29.5.5 Ausländische Anleger

29.5.5.1 Beschränkte Steuerpflicht

7742Personen, die im Inland weder einen Wohnsitz noch ihren gewöhnlichen Aufenthalt haben, unterliegen mit Kapitalerträgen im Sinne des § 27 EStG 1988 nach Maßgabe des § 98 Abs. 1 Z 5 EStG 1988 der beschränkten Steuerpflicht. Diese erstreckt sich auf

  • Einkünfte, die einer inländischen Betriebsstätte zuzurechnen sind

  • Inländische Dividenden, soweit keine Befreiung vom KESt-Abzug vorliegt

  • Ausschüttungen aus Gesellschaften mit beschränkter Haftung, soweit keine Befreiung vom KESt-Abzug vorliegt

  • Bezüge aus Partizipationskapital im Sinne des BWG und VAG 2016 und aus Genussscheinen, soweit jeweils keine Befreiung vom KESt-Abzug vorliegt

  • inländische Zinsen gemäß § 27 Abs. 2 Z 2 EStG 1988 oder inländische Stückzinsen gemäß § 27 Abs. 6 Z 5 EStG 1988 (einschließlich solche bei Nullkuponanleihen und sonstigen Forderungswertpapieren), soweit keine Befreiung vom KESt-Abzug vorliegt

  • Gewinnanteile stiller Gesellschafter

  • Ausschüttungen aus Agrargemeinschaften

  • Immobiliengewinne inländischer Immobilien eines in- oder ausländischen § 40 oder § 42 des Immobilien-Investmentfondsgesetzes unterliegenden Gebildes

  • Wertsteigerungen von Beteiligungen an einer Kapitalgesellschaft, soweit

    • diese Sitz oder Geschäftsleitung im Inland hat und

    • der Steuerpflichtige oder im Falle eines unentgeltlichen Erwerbs der Steuerpflichtige oder sein Rechtsvorgänger innerhalb der letzten fünf Jahre zu mindestens 1% beteiligt war.

7742aEinkünfte aus Derivaten gemäß § 27 Abs. 4 EStG 1988 sowie Einkünfte aus Kryptowährungen, sowohl laufende Einkünfte gemäß § 27b Abs. 2 EStG 1988 als auch Einkünfte aus realisierten Wertsteigerungen von Kryptowährungen gemäß § 27b Abs. 3 EStG 1988, unterliegen nicht der beschränkten Steuerpflicht.

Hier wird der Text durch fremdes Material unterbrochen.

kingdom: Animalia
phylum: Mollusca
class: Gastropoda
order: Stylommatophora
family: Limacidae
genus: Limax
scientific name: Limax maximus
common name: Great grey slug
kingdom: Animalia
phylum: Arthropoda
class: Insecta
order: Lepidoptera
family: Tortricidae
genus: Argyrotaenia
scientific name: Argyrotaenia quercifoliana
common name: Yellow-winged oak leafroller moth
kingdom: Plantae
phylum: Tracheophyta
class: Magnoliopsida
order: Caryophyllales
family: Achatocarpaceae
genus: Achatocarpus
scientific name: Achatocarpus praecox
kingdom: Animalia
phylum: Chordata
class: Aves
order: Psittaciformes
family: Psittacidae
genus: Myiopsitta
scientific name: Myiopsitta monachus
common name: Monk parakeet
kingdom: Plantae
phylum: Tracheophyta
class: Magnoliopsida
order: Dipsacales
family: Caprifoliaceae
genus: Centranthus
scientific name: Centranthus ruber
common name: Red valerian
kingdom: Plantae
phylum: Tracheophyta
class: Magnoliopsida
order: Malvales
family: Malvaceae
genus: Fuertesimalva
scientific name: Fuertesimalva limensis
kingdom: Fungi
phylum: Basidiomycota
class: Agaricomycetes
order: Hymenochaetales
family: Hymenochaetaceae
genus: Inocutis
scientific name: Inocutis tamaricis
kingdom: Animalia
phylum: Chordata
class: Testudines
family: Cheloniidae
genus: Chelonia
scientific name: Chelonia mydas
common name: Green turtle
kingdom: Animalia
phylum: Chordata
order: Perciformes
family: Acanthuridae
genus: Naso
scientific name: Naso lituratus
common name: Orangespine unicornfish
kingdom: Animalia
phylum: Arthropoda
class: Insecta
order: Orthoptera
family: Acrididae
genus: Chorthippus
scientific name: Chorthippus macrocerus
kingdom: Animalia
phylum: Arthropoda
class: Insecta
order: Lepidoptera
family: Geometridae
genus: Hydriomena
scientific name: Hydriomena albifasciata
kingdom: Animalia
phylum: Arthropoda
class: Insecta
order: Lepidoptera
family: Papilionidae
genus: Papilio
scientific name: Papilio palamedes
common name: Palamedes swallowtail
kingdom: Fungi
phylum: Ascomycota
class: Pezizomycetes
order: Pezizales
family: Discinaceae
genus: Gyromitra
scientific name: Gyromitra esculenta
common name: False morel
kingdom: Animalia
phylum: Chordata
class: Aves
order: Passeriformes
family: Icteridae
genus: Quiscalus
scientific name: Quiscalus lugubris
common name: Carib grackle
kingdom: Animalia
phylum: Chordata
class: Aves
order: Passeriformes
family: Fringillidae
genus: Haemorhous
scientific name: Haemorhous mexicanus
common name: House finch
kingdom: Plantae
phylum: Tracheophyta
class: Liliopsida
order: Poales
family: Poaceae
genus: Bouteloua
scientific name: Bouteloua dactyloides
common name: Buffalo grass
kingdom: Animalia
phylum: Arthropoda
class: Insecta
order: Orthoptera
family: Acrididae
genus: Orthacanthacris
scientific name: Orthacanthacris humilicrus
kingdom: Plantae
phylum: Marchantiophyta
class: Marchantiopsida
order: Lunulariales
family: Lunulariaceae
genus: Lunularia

Sofern dem Abzugsverpflichteten bekannt ist, dass es sich um keinen unbeschränkt steuerpflichtigen Anleger handelt, kann der Kapitalertragsteuerabzug unterbleiben, sofern auch keine beschränkte Steuerpflicht vorliegt (zum Nachweis siehe dazu Rz 7745; zur Ausnahme von der Abzugspflicht bei Einkünften gemäß § 27 Abs. 3 EStG 1988 siehe Rz 7777). Wird vom Abzugsverpflichteten dennoch Kapitalertragsteuer einbehalten, kann diese gemäß § 240 Abs. 3 BAO rückerstattet werden.

29.5.5.2 Doppelwohnsitz

7743Haben Personen neben ihrem ausländischen Wohnsitz einen weiteren österreichischen Wohnsitz, so unterliegen sie - ungeachtet einer nach Doppelbesteuerungsabkommen allenfalls gegebenen ausländischen Ansässigkeit - innerstaatlich der unbeschränkten Steuerpflicht. § 98 Abs. 1 Z 5 EStG 1988 ist auf sie nicht anwendbar. Eine Befreiung von der Kapitalertragsteuerpflicht kann daher niemals auf Basis dieser Bestimmung zum Zuge kommen, sondern nur auf Grund von Doppelbesteuerungsabkommen (allenfalls auf Grund von Maßnahmen nach § 103 EStG 1988 oder § 48 BAO). Dies gilt auch für Staatsbürger der nicht an Österreich angrenzenden Staaten.

29.5.5.3 Zweitwohnsitz

7744Personen, die sich länger als fünf Kalenderjahre im Ausland befinden und im Inland lediglich über einen Zweitwohnsitz verfügen, den sie allein oder gemeinsam mit anderen inländischen Wohnungen nicht länger als 70 Tage pro Jahr benützen ( § 1 Abs. 1 der Zweitwohnsitzverordnung, BGBl. II Nr. 528/2003), haben keinen Wohnsitz im Sinne des § 1 EStG 1988 und unterliegen daher nicht der unbeschränkten, sondern der beschränkten Steuerpflicht. Der Abzugsverpflichtete ist im Zusammenhang mit der Kapitalertragsteuer-Erhebung nicht verpflichtet, das Vorliegen der Verordnungsvoraussetzungen (Vorlage des gemäß § 1 Abs. 2 Zweitwohnsitzverordnung, BGBl. II Nr. 528/2003, zu führenden Verzeichnisses über die Tage der inländischen Wohnungsbenützung) zu prüfen, wenn vom Anleger eine entsprechende Erklärung abgegeben wird. Die Verantwortung für die Richtigkeit der Erklärung liegt beim Anleger. Ergeben sich jedoch auf Grund der nach dem BWG durchzuführenden Prüfungen oder aus sonstigen Gründen Zweifel daran, sind diese Erkenntnisse auch für steuerliche Zwecke zu verwerten. Bis zur endgültigen Klärung des Sachverhalts ist jedenfalls ein KESt-Abzug vorzunehmen.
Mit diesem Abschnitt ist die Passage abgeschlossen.